The issue we end up having as Security leaders is that Security programs tend to be multi-dimensional, while it appears unidimensional to those outside of the field. The unidimensional view is backed by the typical platitude of measuring the Security budget as a percentage of the IT budget, rather than as a proportion of spending across a number of different budget areas. It’s time to dig in to understand how to get the appropriate Security funding, and stop answering the percentage of IT budget questions.
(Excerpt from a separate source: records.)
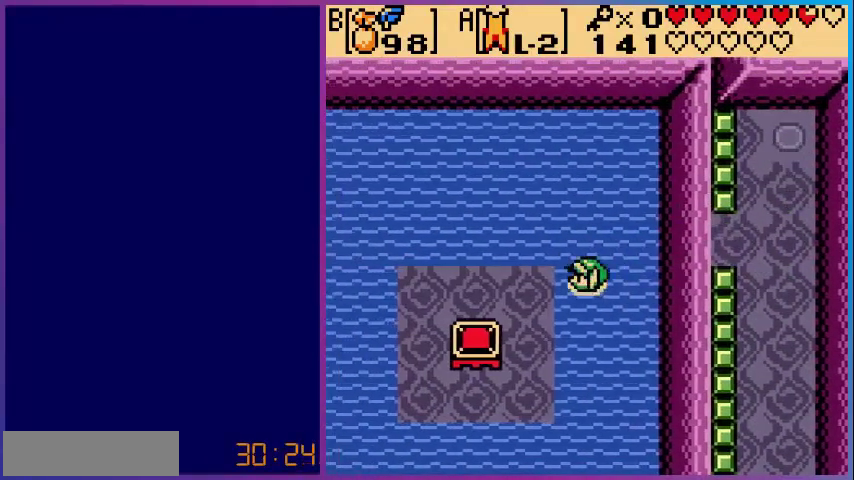
{"buttons": [], "events": [[200, "A", "up"], [360, "DPAD_DOWN", "up"], [440, "DPAD_LEFT", "up"]]}
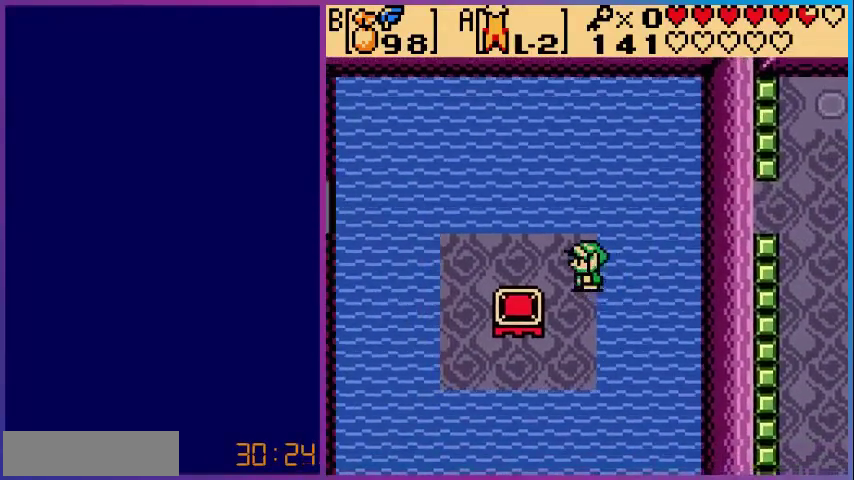
{"buttons": ["A"], "events": [[80, "DPAD_DOWN", "down"], [240, "DPAD_DOWN", "up"], [480, "A", "down"]]}
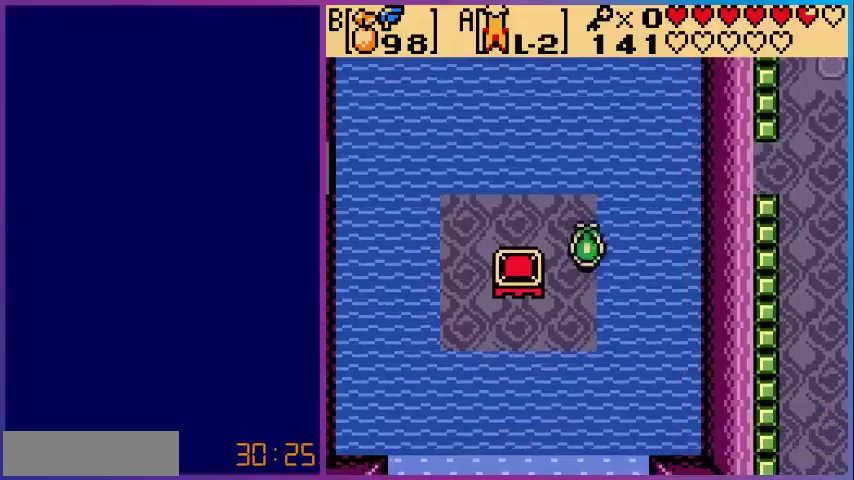
{"buttons": [], "events": [[80, "DPAD_LEFT", "down"], [200, "A", "up"], [400, "DPAD_LEFT", "up"]]}
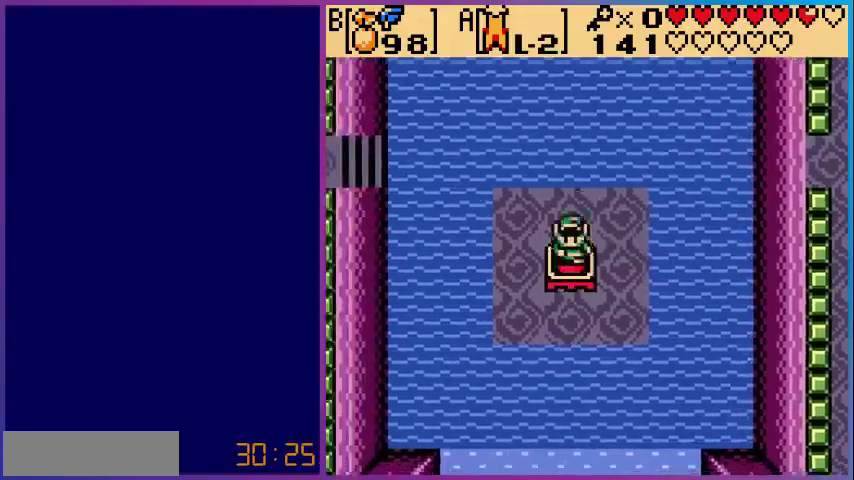
{"buttons": [], "events": []}
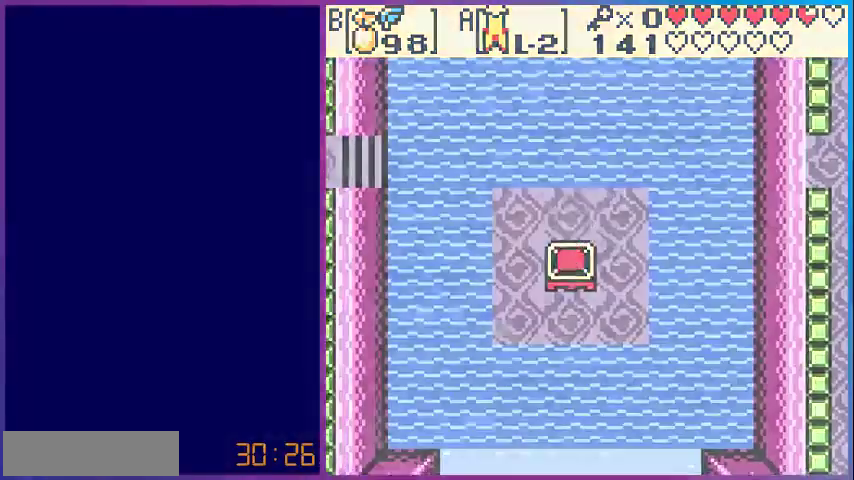
{"buttons": [], "events": []}
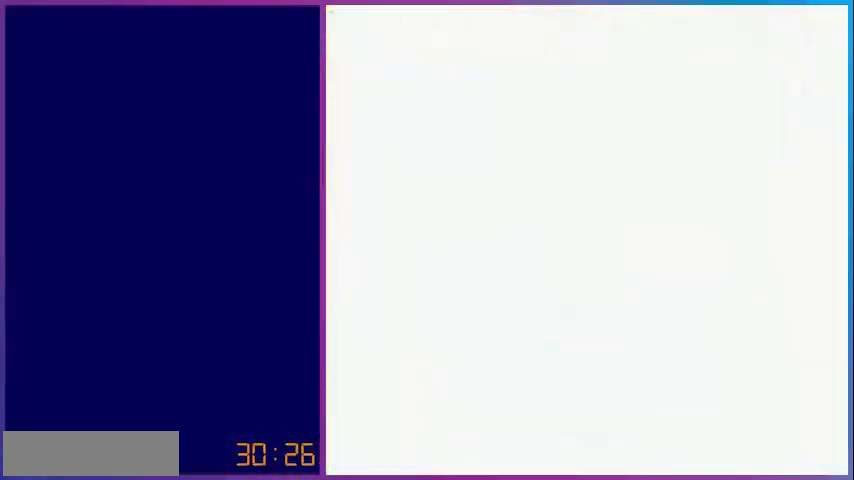
{"buttons": [], "events": []}
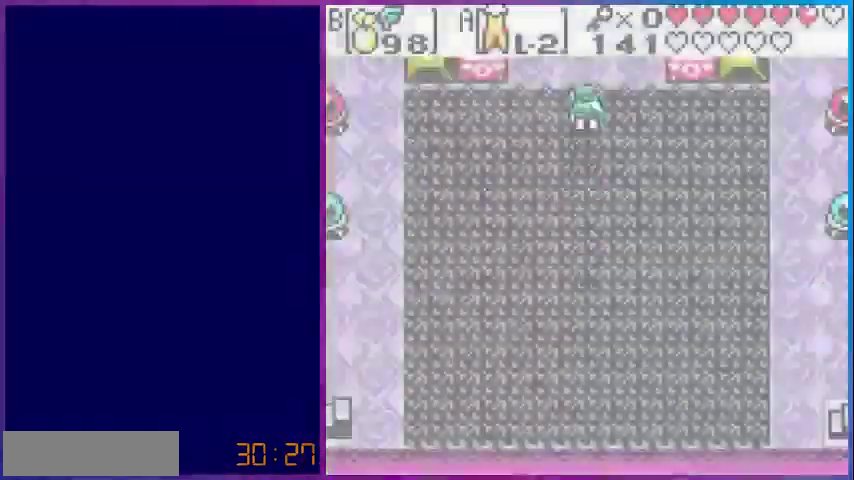
{"buttons": [], "events": []}
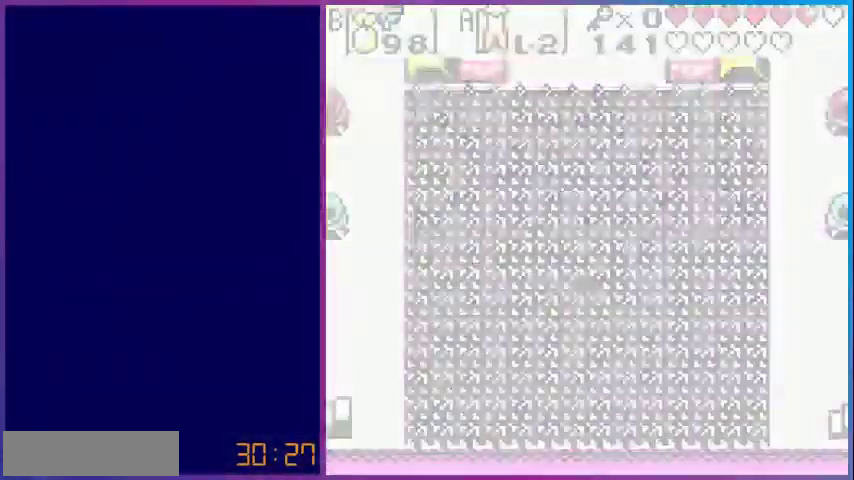
{"buttons": [], "events": []}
It is important at this point to discuss different types of spending that a business will account for. For the sake of this exercise, we will look at a typical SaaS business budgeting process, but this thinking can be applied to any business and the means of funding Security:

• R&D: The R&D Budget is allocated for the creation of products and services. This is the budget where the developers, product managers, and QA teams tend to live, and the technology that supports them. The R&D budget, in many cases in the United States, can also be capitalized and part of tax write offs for the business as part of doing research for new products. R&D costs exist up front in a product’s existence as part of building products, as well as fixing issues on an ongoing basis. When we say “shift left” it means that we are more and more in the R&D space.

• Cost-of-Goods-Sold (COGS): The COGS budget is what is needed in order to operate the product during its running life. In the SaaS example, this includes things like cloud hosting costs or datacenter operations costs, manpower around those environments, and other expenses related to delivery. COGS is used to calculate ongoing operating costs that impact product margins and profitability.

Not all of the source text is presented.